The CLI's help command will provide further detail on the exporter-specific
options, for example:

```console
$ ekzexport installation 456 data export csv --help
```

## Running Exports Periodically

If you're using a Linux distribution using systemd, you can create a service
and trigger to run the export periodically. To do so, create
`/etc/systemd/system/ekzexport.service` with something like:

```ini
[Unit]
Description=Pull EKZ data

[Service]
Type=oneshot
ExecStart=/path/to/ekzexport/venv/bin/ekzexport installation 456 data export csv -f data.csv
WorkingDirectory=/path/to/ekzexport
```

This example assumes you created a Python virtualenv to install ekzexport
in (which keeps the dependencies local in the venv). You can also
set up an `OnFailure` hook to send emails in case the export fails.
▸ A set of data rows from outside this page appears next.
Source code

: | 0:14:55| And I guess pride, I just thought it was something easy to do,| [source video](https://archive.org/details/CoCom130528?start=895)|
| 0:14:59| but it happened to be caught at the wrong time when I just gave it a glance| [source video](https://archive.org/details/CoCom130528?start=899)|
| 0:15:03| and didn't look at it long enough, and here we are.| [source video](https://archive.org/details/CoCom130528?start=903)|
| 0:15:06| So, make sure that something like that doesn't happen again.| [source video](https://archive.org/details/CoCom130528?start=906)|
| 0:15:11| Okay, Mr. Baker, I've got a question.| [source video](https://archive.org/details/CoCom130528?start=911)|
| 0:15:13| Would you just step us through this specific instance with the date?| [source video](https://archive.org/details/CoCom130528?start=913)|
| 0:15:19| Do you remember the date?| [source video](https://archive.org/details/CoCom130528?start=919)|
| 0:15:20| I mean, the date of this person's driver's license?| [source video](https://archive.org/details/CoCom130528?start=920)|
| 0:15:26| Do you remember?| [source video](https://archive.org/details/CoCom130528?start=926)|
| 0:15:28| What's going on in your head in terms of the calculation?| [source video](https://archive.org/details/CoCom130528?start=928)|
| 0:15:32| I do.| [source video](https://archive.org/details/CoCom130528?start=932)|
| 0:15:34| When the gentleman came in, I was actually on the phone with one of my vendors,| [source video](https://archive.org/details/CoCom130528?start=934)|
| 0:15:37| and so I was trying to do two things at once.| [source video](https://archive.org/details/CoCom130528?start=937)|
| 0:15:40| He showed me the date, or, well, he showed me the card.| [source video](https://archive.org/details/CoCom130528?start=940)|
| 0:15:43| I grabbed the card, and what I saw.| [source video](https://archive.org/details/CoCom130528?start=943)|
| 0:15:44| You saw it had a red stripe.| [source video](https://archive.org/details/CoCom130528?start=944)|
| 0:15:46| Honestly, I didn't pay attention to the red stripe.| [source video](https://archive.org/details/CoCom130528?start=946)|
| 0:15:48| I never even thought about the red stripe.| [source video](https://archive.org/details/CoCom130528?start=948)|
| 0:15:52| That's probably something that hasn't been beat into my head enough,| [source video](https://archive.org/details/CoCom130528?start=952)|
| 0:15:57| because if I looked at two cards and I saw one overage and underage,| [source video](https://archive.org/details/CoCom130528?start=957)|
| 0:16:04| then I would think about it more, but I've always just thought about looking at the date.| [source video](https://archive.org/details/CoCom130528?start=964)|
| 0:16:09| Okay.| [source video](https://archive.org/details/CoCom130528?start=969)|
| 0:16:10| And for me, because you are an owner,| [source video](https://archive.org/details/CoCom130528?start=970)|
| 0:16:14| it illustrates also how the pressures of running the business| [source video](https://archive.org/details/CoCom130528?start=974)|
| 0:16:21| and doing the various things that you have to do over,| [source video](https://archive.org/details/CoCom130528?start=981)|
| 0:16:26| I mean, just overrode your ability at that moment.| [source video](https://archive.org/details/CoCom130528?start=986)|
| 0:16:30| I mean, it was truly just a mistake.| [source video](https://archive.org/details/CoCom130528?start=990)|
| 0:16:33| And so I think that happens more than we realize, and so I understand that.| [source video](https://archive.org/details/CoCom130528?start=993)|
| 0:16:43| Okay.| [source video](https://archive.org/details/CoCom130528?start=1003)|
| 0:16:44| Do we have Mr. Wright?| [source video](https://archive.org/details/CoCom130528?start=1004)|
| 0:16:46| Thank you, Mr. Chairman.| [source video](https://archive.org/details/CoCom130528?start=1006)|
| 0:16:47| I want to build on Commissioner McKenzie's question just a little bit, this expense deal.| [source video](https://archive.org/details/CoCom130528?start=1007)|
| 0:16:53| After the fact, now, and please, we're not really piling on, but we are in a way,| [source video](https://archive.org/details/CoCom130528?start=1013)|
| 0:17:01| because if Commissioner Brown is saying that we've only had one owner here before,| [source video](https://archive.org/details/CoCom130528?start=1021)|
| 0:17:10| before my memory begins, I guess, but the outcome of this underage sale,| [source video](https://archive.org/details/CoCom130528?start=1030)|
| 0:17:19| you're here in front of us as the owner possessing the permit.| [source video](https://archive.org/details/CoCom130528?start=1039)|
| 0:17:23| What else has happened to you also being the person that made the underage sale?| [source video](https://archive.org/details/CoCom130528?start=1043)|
A corresponding timer can look something like this in `/etc/systemd/system/ekzexport.timer`:

```ini
[Unit]
Description=Run ekzexport once a day

[Timer]
OnCalendar=*-*-* 04:00:00
RandomizedDelaySec=30m
Persistent=true

[Install]
WantedBy=timers.target
```

Please keep the randomized delay to avoid myEKZ getting a flood of requests
at exactly 04:00 every night. Remember to enable and start the timer.